Она по-прежнему не расставалась с бурым плюшевым медведем, но постепенно она стала относиться к нему менее трепетно и согласилась на более активные игры с ним. Больше всего ей нравилась такая: Энди и Гарет становились в разных концах коридора. Один брал бурого медведя и медленно, аккуратно усаживал его на пол, а Феликс смотрела, сверкая зелеными глазами от нетерпения. Медведь сидел, чуть наклонившись вперед. Потом Энди или Гарет отступал на пару шагов, разбегался и пинал медведя так, что тот взмывал высоко в воздух. Медведь летел по коридору, а Феликс с восторгом смотрела, как он приближается, потом бежала за ним, наскакивала и радостно ловила его. Она часами носилась от Энди к Гарету и обратно вслед за медведем, которого они пинали по коридору – бегала, прыгала, подкрадывалась и бросалась.
Самочувствие Феликс явно пошло на поправку. Энджи опять свозила ее к ветеринару показаться после операции и думала, что тот будет доволен, ведь Феликс была совершенно здорова. Но тот осмотрел ее, взвесил и обнаружил, что она очень растолстела.
– Что-то она поправилась, – заметил он.
Энджи рассказала, что все то и дело наливают ей молоко в блюдце.
– Молоко ей вообще нельзя! – тут же сказал ветеринар. – Для кошек оно вредно. А еще они от него толстеют. Одно блюдце молока – все равно что четыре гамбургера для человека.
Оказывается, Феликс переедала… Как же ей было не нагулять вес!
Энджи вернулась с ней на станцию и поняла, что нужны серьезные меры. Всеобщая доброта выходила Феликс боком, с подачками пора было заканчивать. Причем недостаточно было просто предупредить об этом остальных. Если не подчеркнуть, насколько важны указания ветеринара, на них не обратят внимания и снова начнут выдавать лакомства по первому взгляду неотразимых зеленых глазах. И что тогда станет с Феликс?
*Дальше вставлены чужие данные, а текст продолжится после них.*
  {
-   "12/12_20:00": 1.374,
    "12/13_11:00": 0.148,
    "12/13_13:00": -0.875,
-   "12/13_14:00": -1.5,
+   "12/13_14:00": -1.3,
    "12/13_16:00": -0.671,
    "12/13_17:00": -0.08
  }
Поэтому на неделю пункт о кошке Феликс был включен в официальную инструкцию. В этом важном документе были перечислены основные меры безопасности, о которых полагалось знать сотрудникам, и каждый расписывался, что все прочел и понял.
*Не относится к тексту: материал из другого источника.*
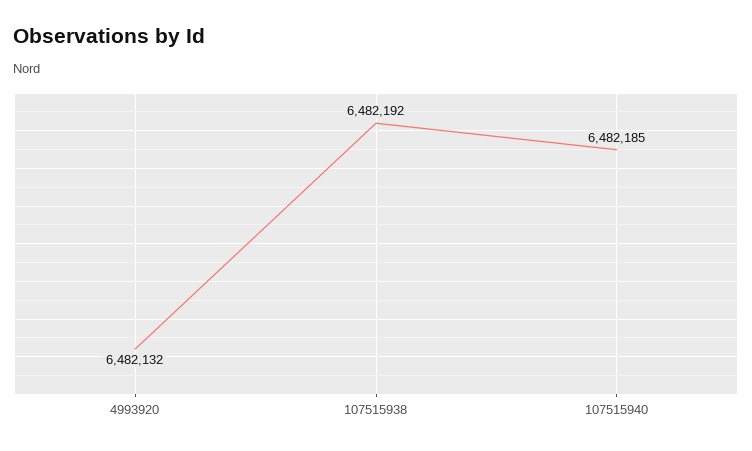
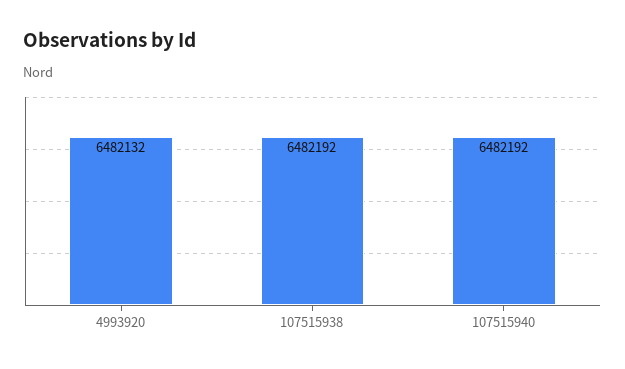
  {
    "4993920": 6482132,
    "107515938": 6482192,
-   "107515940": 6482185
+   "107515940": 6482192
  }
– Мы знаем, как вам нравится ее баловать, – говорили бригадиры, обращаясь к подчиненным. – Каждый хочет пообщаться с ней, но нельзя забывать о ее здоровье. Пожалуйста, не давайте ей ничего, особенно молока и вредных продуктов. Кормить Феликс теперь будут бригадиры.
Только так можно было добиться, чтобы она сбросила лишний вес и осталась стройной.
Феликс, разумеется, старалась их переубедить, но как она ни мяукала, как ни трепетала ресницами и трогала лапкой, все напрасно. Анжела вдобавок считала, что Феликс растолстела не только от еды, но и от врожденной лени – кошка по-прежнему любила улечься где-нибудь и чтобы верная свита заботилась о ней, что почти не выходила за порог. «Эй, сходила бы ты поработала!» – говорила ей Энджи.
До сих пор Феликс покидала помещение только вместе с кем-нибудь, но теперь, когда ей исполнилось пять месяцев, когда она была стерилизована и привита, она могла наконец проявить самостоятельность. Станционной кошке предстояло прогуляться одной.